## Sua tarefa
Redija a continuação da entrevista sobre política cambial, começando logo após a última pergunta apresentada.

## Texto de origem
···

Confira a íntegra da entrevista com o economista João Sicsú, da Universidade Federal do Rio, concedida ao colunista Vinicius Torres Freire, sobre política cambial.

Folha - As taxas de juros reais e a diferença entre taxas de juros reais (Brasil x títulos EUA) caem há mais de um ano. Mas o ritmo de apreciação do real apenas desacelerou (mais ou menos a partir de meados de 2006). Se o diferencial de juros é relevante para a apreciação do real, quando então ocorreria o efeito retardado dessa redução dos juros sobre a taxa de câmbio?
João Sicsú - Não há qualquer dúvida de que o diferencial de juros é uma variável importante para explicar o fluxo de capitais para o Brasil. A questão fundamental, no caso desta variável, não é a sua trajetória, mas o seu nível. Embora esteja em queda, ainda é muito alta. E, portanto, ainda não provocou redução da entrada e/ou estímulo à saída de capitais. O que provocou a redução do ritmo de apreciação cambial nos últimos meses foi a atuação mais intensa do Banco Central criando demanda no mercado de divisas para formar reservas. Se não fosse a atuação do Banco Central, já estaríamos comprando dólares nas lojas de "tudo a R$1,99".

Folha - Ou outro fator estaria contendo o efeito da redução do diferencial de juros sobre o câmbio?/b>
João Sicsú - Há outro fator que continua empurrando o dólar para baixo: é a atratividade da bolsa de valores brasileira. É extraordinário o índice de valorização de certas ações. Deve ser lembrado que existe uma relação inversa entre índice da bolsa brasileira e a taxa de juros básica doméstica. Sendo assim, quando a taxa de juros cai, o que desestimula a aquisição de títulos públicos, o Ibovespa sobe, o que estimula a aquisição de ações. A redução dos juros indicaria um cenário de estabilidade e crescimento o que é um ambiente favorável ao investimento em bolsas de valores. Ademais, deve ser lembrado que o governo Lula, durante a gestão de A.Palocci, isentou capitais estrangeiros do pagamento de imposto de renda em transações com títulos públicos o que aumentou a rentabilidade líquida desses ativos, apesar da que da taxa de juros básica.

Folha - Tal fator seria a calmaria financeira mundial e a melhora de certos 'fundamentos' brasileiros (desdolarização da dívida, nível de reservas, estabilidade etc, reduzem a percepção de risco, ao mesmo tempo em que há muita liquidez no planeta e alternativas insuficientes de rentabilidade alta)?

···

## Trechos dos registros
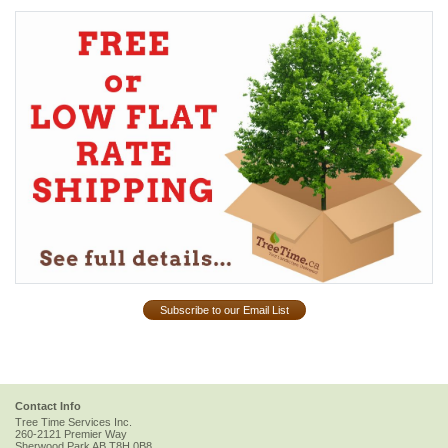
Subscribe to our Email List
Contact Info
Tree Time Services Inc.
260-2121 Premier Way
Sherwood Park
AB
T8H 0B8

···

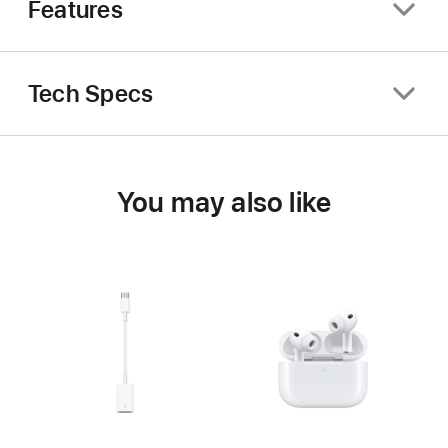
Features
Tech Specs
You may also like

···

## Resposta
João Sicsú - O fato surpreendente é a liquidez despejada pelos países avançados nos mercados financeiros dos países em desenvolvimento. A quantidade não surpreende, muito embora seja elevada considerando o tamanho das economias emergentes. Os grandes fundos internacionais de investimento somente reservam uma parte pequena das suas carteiras para aplicar nos mercados financeiros emergentes, certamente menos que 10% do seu total de recursos. O que surpreende é o tempo de permanência desses capitais em mercados considerados de risco. Parece contraditório, mas o Brasil continua sendo um país de risco para aplicações de longo prazo, as razões são óbvias: (i)-o país não adere a uma trajetória de crescimento satisfatória e (ii)-a taxa de câmbio está muito valorizada, o que faz aumentar o risco de desvalorização. A permanência por tanto tempo dos capitais financeiros no Brasil não faz parte de uma estratégia financista de longo prazo, mas sim da renovação quase que diária de avaliações positivas do binômio rentabilidade-risco no curto prazo. O risco-Brasil de longo prazo continua muito alto, ou seja, os fundamentos são frágeis - o que está baixo é o risco-país produzido pelo J.P.Morgan (que é uma mera aritmética, que não leva em conta fatores subjetivos e muito menos horizontes temporais maiores) e que representa tão somente possibilidades de honrar dívidas no curto prazo do governo e empresas brasileiras. Se de forma repentina, inexplicável, típica de financistas, as avaliações de curto prazo se tornam pessimistas, tudo vai se desmontar, porque o câmbio e o crescimento possuem taxas muito baixas. Estamos dependentes do humor das finanças e de seus movimentos.

Folha - Concorda que o acúmulo de reservas cambiais (redução da 'vulnerabilidade externa'), tudo mais constante, reforça a tendência de apreciação do real?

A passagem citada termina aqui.